薄暗い診察室

((気まずい、なにも話せない))

▶︎取り上げられた問診票のことを考えた。先生はなにか話題を提供してくれないだろうか。診察室の空間一点を見つめたり、机の上の置物とアイコンタクトを取ったり、手の感触を確かめたり。なにも準備せずに受診したことを後悔した。数分間の沈黙が流れていた。

▶︎ようやく先生から質問を投げかけられた。質問は精神科でよく取り扱う病気を鑑別する内容。

先生「睡眠は取れてますか」

自分「はい」

先生「実際には存在しないモノを見たり、聞いたりはすることはありますか」

自分「いえ」

先生「大人の発達障害を疑ってますか」

((なにそれ))

自分「?」

先生「知らない、ですね。」

▶︎ここでの診察は、前のクリニックと比較して沈黙が多め。時々、先生の、なにか考え込んでいるような音は漏れてくる。

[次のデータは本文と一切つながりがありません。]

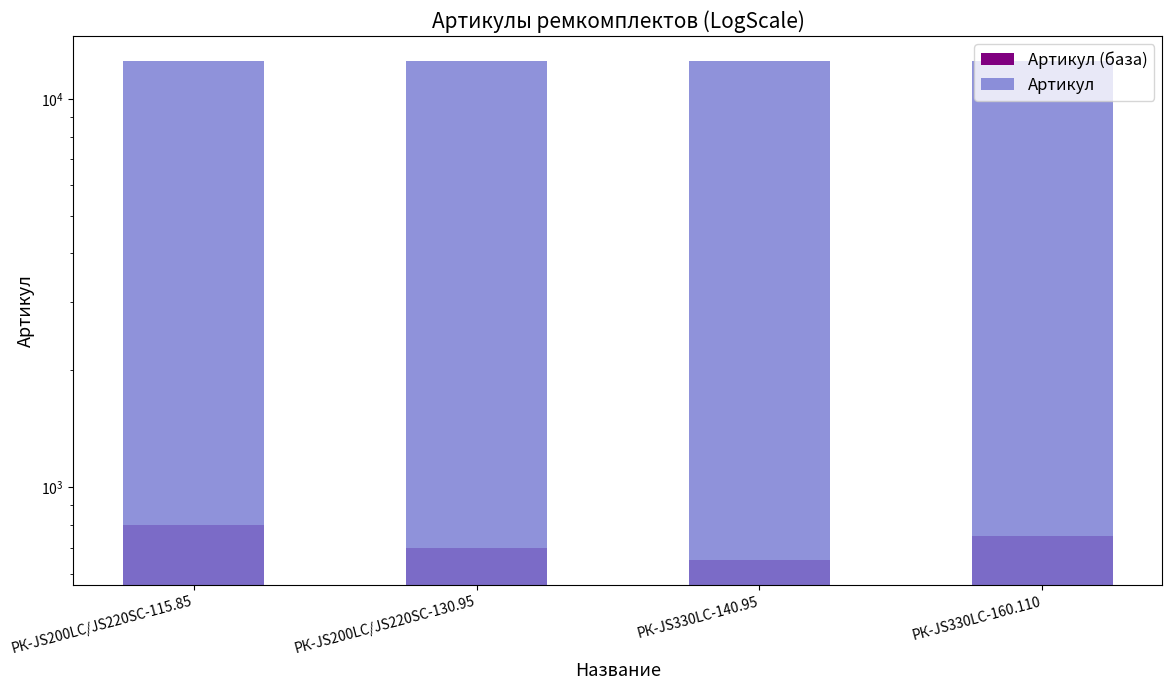

At which label is Артикул (база) closest to 725?

РК-JS200LC/JS220SC-130.95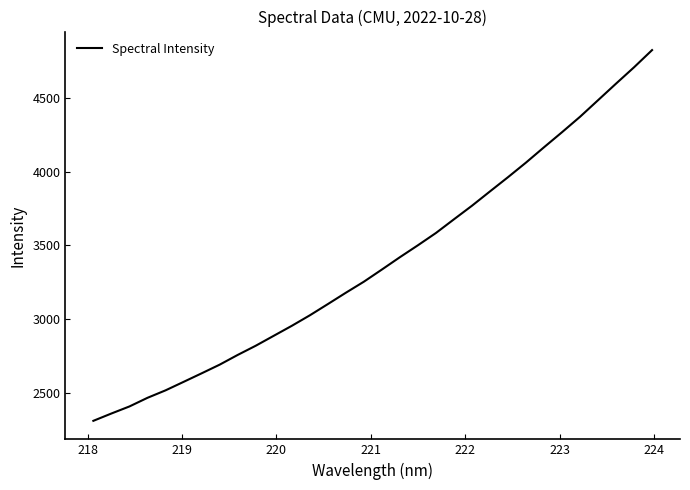

How many lines are shown in the chart?

1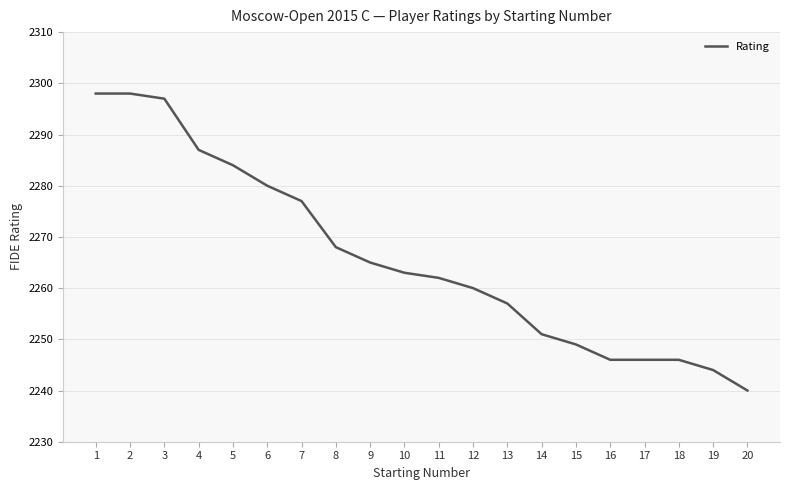

Approximately how many times larger is the value at 15 compared to 9?

1.0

先生「安定剤を出すので飲んでみてください、1週間後、来れますか」

((薬は要らないけれども))

自分「はい」

▶︎最悪なスタートを切った。主訴は何も伝えられないまま終わってしまった。そして、次回がある。次はどうなってしまうんだろう。そういえば、診察室の電気は点いていたんだろうか、なんだか薄暗い中で話をしていた気がする。

◼️あとがき

診察室の電気はふつうに点いていて、明るい。通院当初は、あまり診察室内の明るさを感知していなかった。自分の頭の中や先生の質問にどう答えるかを集中するあまり、感覚がおかしくなっていた。